The `pipeline` command is more powerful and supports processing directories, applying chefs/refiners, and exporting data.

**Syntax**:

```bash theme={"system"}
chonkie pipeline [TEXT_OR_PATH] [OPTIONS]
```

**Core Options**:

* `--d`: Directory to process (mutually exclusive with text/file argument).
* `--ext`: File extensions to include when processing a directory (e.g., `.md`, `.txt`). Can be used multiple times.
* `--chef`: Preprocessor to use (e.g., `text`, `markdown`).
* `--chef-params`: Parameters for the chef as `key=value` pairs. Can be used multiple times.
* `--chunker`: Chunking method (default: `semantic`).
* `--chunk-size`: Maximum number of tokens per chunk.
* `--chunk-overlap`: Number of tokens to overlap between chunks.
* `--threshold`: Threshold for semantic similarity (0-1).
* `--chunker-params`: Additional chunker parameters as `key=value` pairs. Can be used multiple times.
* `--refiner`: Optional refinement strategy (e.g., `overlap`).
* `--refiner-params`: Parameters for the refiner as `key=value` pairs. Can be used multiple times.
* `--handshaker`: Optional destination storage.
* `--handshaker-params`: Parameters for the handshaker as `key=value` pairs.

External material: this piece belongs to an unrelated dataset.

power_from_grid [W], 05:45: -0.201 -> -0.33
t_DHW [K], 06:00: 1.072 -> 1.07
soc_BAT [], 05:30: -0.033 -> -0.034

Can be used multiple times.

**Examples**:

#### 1. Process a Directory

Process all markdown and text files in the `docs` directory:

```bash theme={"system"}
chonkie pipeline --d docs --ext .md --ext .txt --chunker recursive
```

#### 2. Process a Single File

Run a pipeline on a single file:

```bash theme={"system"}
chonkie pipeline README.md --chunker token --chef text
```

#### 3. Pipeline with Custom Chunking Parameters

Use explicit parameters and additional chunker options:

```bash theme={"system"}
chonkie pipeline document.txt \
  --chunker recursive \
  --chunk-size 512 \
  --chunker-params min_characters_per_chunk=50
```

#### 4. Pipeline with Multiple Component Parameters

Configure chef, chunker, and refiner with custom parameters:

```bash theme={"system"}
chonkie pipeline document.txt \
  --chef text \
  --chunker token \
  --chunk-size 1024 \
  --chunk-overlap 100 \
  --refiner overlap \
  --refiner-params context_size=50
```

#### 5. Full RAG Pipeline

Run a full RAG pipeline: fetch from directory -> process markdown -> chunk recursively -> export to ChromaDB.

```bash theme={"system"}
chonkie pipeline \
  --d ./knowledge_base \
  --ext .md \
  --chef markdown \
  --chunker recursive \
  --chunk-size 512 \
  --handshaker chroma \
  --handshaker-params collection_name=documents
```

## Parameter Configuration

### Explicit Parameters

For commonly used parameters, you can use dedicated options:

* `--chunk-size`: Set the maximum tokens per chunk
* `--chunk-overlap`: Set overlap between chunks
* `--threshold`: Set semantic similarity threshold

### Key-Value Parameters

For additional or component-specific parameters, use the `*_params` options with `key=value` syntax:

```bash theme={"system"}
# Single parameter
--chunker-params tokenizer=gpt2

# Multiple parameters (repeat the option)
--chunker-params tokenizer=gpt2 --chunker-params min_characters_per_chunk=50

# Boolean parameters
--chunker-params verbose=true

# Numeric parameters (automatically converted)
--chunker-params chunk_size=512
--chunker-params threshold=0.8
```

**Type Conversion**: Parameters are automatically converted:

* `true`/`false` → boolean
* `none`/`null` → None
* Numeric strings → int or float
* Other strings → string

**Parameter Precedence**: Explicit options (like `--chunk-size`) override values in `--chunker-params` if both are provided.

## Tips

* Use `--help` on any command to see full options: `chonkie pipeline --help`.
* Directory processing recursively walks subdirectories.
* Output is printed to stdout by default unless a handshaker is specified.
* Combine explicit parameters with `*_params` for maximum flexibility.
* Check component documentation for available parameters for each chunker, chef, refiner, or handshaker.